We can make things right, but first we have to acknowledge the depth of our wrongs.
It's an altogether too common refrain that this was a well meaning program to integrate indigenous peoples. When the historical record shows the opposite. Government officials attested to what we would now refer to as the cultural genocidal intent of residential schooling in official documents. Duncan Campbell Scott called the policy "the final solution to the Indian problem". If that sounds eerily resonant of the Holocaust, it should. Hitler biographers such as John Toland detail how inspired Hitler had been by North American Indian policies. More than 100,000 First Nations, Métis, and Inuit children passed through Residential schools; at least 1:20 died (a similar rate to Canadian POWs in Nazi camps).

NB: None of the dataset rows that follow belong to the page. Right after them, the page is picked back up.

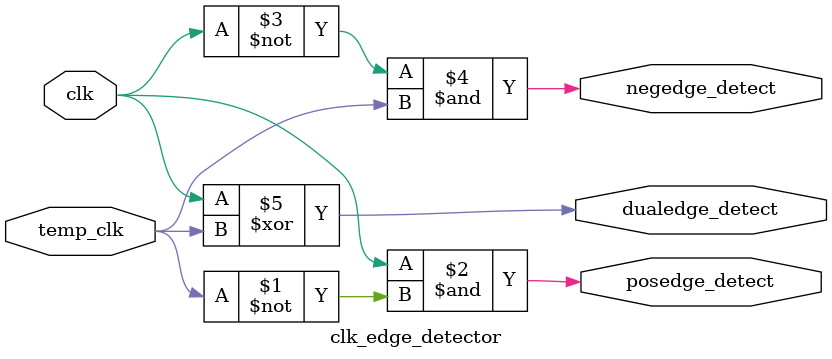
<source format=v>
`timescale 1ns / 1ps

module clk_edge_detector(
    input clk, temp_clk,
    output posedge_detect, negedge_detect, dualedge_detect
    );
    
    assign posedge_detect= clk & (~temp_clk);
    assign negedge_detect= (~clk) & temp_clk;
    assign dualedge_detect= clk ^ temp_clk;
endmodule
</source>
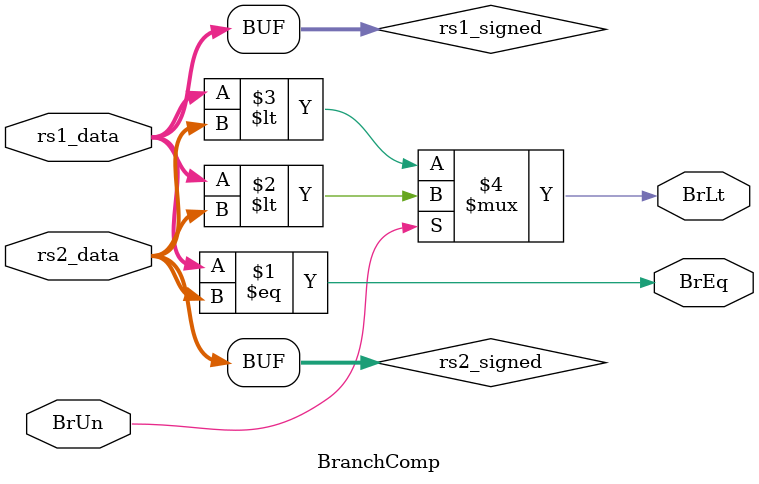
<source format=v>
module BranchComp(

    input [31:0] rs1_data,
    input [31:0] rs2_data,
    input BrUn,              // 1 = unsigned comparison, 0 = signed comparison

    output BrEq,
    output BrLt

);

    // Signed comparison wires
    wire signed [31:0] rs1_signed = $signed(rs1_data);
    wire signed [31:0] rs2_signed = $signed(rs2_data);
    
    // Equal comparison
    assign BrEq = (rs1_data == rs2_data);

    // Less than comparison
    assign BrLt = BrUn ? (rs1_data < rs2_data) : (rs1_signed < rs2_signed);

endmodule
</source>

It is easy to make the claim that they were doing what they thought was right. This, in historical thinking terms is called "prudential relevance" i.e., was this considered morally problematic in the time, or are we holding them to a present-day standard that they hadn't thought of. The answer clearly is they knew it was wrong. As early as 1891, some priests were raising concerns about the inability of schools to provide the necessities of life to children. Those who raised concerns were sent away from these schools (in much the same way that objecting Nazi soldiers were reassigned, and those "problem priests" or "nuns" with histories of abuse, were sent to the schools in their place. The Canadian Chief Medical Examiner Peter H. Bryce detailed as early as 1907 the horrors occurring in these schools. Not only were they ignored and dismissed by Duncan Campbell Scott
, the government of Canada actively suppressed them until Bryce published his report in 1922 against the will of the government. He called his report "A National Crime" nationtalk.ca/story/dr-peter-henderson-bryce-a-story-of-courage
. Among these, but not limited to them was physical, mental, and sexual abuse of children, forced starvation and experimental withholding of specific nutrients, solitary confinement, hard labour, separation from siblings, unsanitary living conditions, and a lack of parental skill development which has led to generations of trauma to follow.
We can make things right, but first we have to acknowledge the depth of our wrongs.